TO-DO ITEM:
Count lines holding the string "средства" in the data that follows. Reply with one number only.

(RECORDS FOR PROCESSING begins)

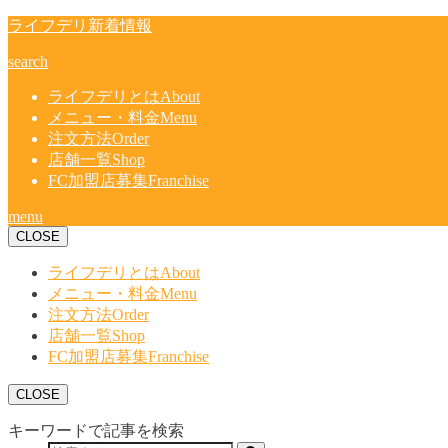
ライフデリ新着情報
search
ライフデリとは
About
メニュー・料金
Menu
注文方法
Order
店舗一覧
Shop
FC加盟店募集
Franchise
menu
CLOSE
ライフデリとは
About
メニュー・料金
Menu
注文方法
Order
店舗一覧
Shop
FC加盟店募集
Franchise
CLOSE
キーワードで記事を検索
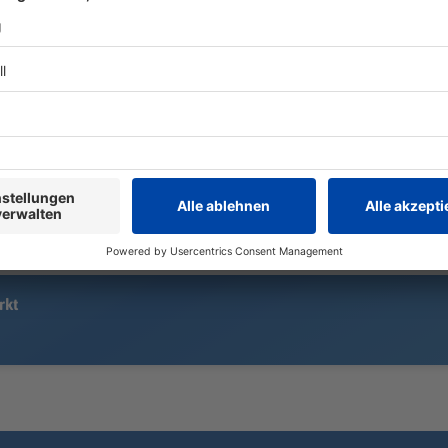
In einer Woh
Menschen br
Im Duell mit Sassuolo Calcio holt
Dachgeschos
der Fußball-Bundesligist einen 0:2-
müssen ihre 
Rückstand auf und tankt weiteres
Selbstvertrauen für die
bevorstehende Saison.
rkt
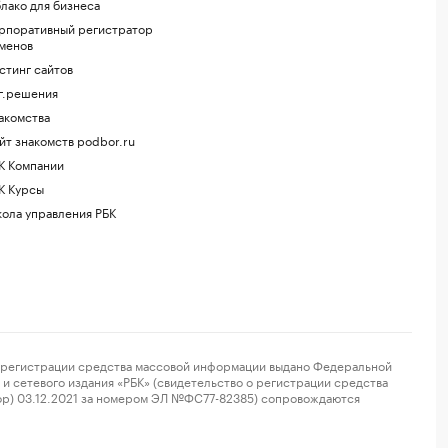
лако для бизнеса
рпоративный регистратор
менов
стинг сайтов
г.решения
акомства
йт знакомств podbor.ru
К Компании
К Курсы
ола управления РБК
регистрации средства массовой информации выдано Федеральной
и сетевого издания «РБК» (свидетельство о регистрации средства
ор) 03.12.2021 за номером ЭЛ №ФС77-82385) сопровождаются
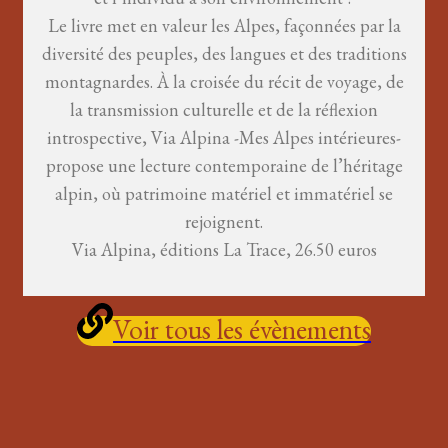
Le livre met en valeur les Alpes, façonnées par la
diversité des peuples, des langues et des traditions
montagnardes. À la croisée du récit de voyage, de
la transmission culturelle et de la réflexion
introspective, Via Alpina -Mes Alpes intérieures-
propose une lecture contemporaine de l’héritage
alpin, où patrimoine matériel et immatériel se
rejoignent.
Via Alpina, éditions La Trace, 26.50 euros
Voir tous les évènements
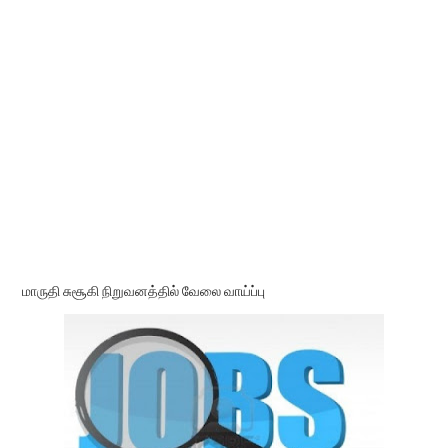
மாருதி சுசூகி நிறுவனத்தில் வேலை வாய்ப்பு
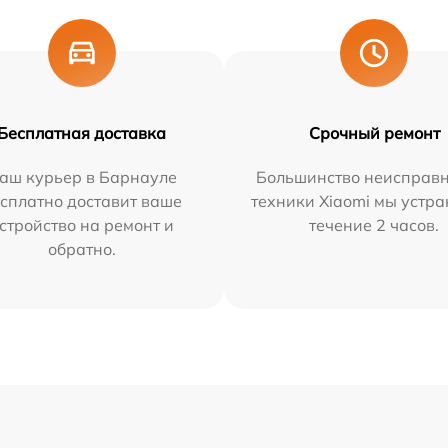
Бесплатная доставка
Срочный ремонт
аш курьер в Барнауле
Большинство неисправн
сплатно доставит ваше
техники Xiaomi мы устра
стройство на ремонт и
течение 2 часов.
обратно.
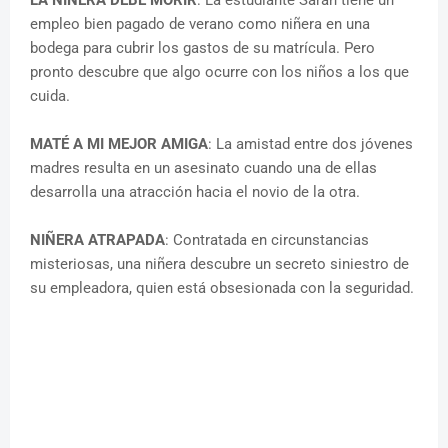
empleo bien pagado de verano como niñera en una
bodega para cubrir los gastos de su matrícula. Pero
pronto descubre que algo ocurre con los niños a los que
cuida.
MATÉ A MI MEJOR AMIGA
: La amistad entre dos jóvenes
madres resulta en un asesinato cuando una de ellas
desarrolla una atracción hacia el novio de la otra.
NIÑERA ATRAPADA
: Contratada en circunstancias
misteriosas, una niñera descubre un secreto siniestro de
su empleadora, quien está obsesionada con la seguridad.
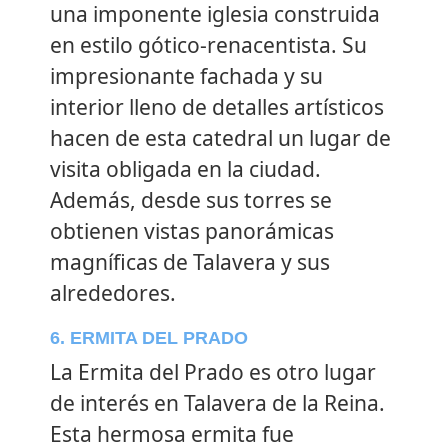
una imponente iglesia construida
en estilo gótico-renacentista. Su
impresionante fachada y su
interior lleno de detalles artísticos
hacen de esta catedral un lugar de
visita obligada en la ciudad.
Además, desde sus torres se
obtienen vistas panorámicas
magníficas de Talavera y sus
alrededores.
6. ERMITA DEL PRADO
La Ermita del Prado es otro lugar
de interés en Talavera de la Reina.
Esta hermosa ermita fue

(RECORDS FOR PROCESSING ends)
(RECORDS FOR PROCESSING begins)

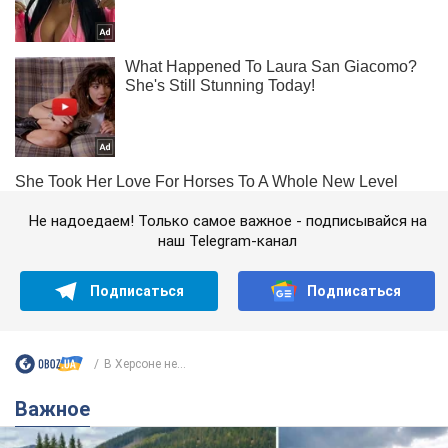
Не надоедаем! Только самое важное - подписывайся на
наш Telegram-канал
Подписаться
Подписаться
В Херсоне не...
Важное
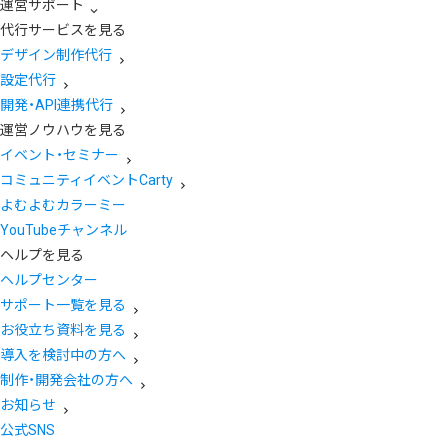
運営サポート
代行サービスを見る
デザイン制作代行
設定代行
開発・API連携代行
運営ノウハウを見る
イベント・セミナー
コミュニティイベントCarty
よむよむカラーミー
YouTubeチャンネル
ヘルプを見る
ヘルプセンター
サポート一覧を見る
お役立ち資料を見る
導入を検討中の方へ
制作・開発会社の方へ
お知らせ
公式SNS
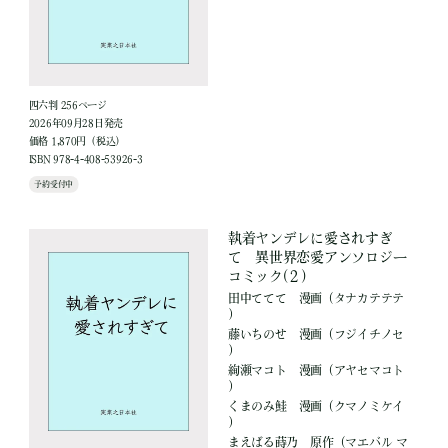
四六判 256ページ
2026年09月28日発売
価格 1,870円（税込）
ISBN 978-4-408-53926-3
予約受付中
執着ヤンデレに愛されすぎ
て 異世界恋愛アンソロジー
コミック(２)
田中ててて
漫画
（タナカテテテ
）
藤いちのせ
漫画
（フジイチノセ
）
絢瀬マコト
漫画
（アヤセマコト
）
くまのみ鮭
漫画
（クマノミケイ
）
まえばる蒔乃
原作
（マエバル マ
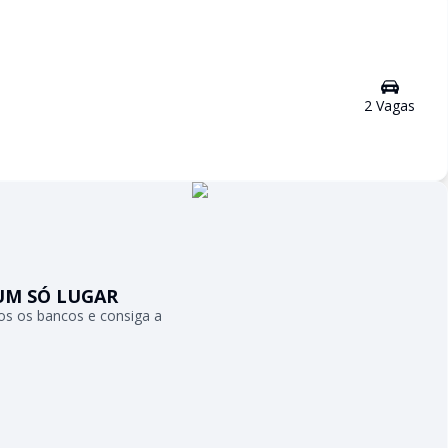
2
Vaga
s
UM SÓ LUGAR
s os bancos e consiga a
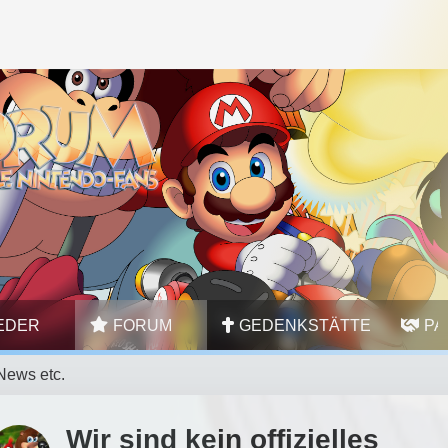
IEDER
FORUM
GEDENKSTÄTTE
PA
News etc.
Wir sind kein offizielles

(RECORDS FOR PROCESSING ends)
(RECORDS FOR PROCESSING begins)

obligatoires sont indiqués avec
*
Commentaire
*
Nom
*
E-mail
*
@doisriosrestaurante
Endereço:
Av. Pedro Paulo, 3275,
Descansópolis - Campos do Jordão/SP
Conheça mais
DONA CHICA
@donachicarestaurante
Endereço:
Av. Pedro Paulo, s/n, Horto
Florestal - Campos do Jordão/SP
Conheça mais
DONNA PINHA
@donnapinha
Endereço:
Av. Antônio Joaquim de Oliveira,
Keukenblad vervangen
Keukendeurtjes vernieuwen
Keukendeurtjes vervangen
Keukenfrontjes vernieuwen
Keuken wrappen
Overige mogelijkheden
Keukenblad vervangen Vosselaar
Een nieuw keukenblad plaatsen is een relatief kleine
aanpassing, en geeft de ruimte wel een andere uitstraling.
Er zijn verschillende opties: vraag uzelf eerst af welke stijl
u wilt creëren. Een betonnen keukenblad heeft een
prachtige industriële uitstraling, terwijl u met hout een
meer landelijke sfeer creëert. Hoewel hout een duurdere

(RECORDS FOR PROCESSING ends)

RESULT OF THE EXERCISE:
2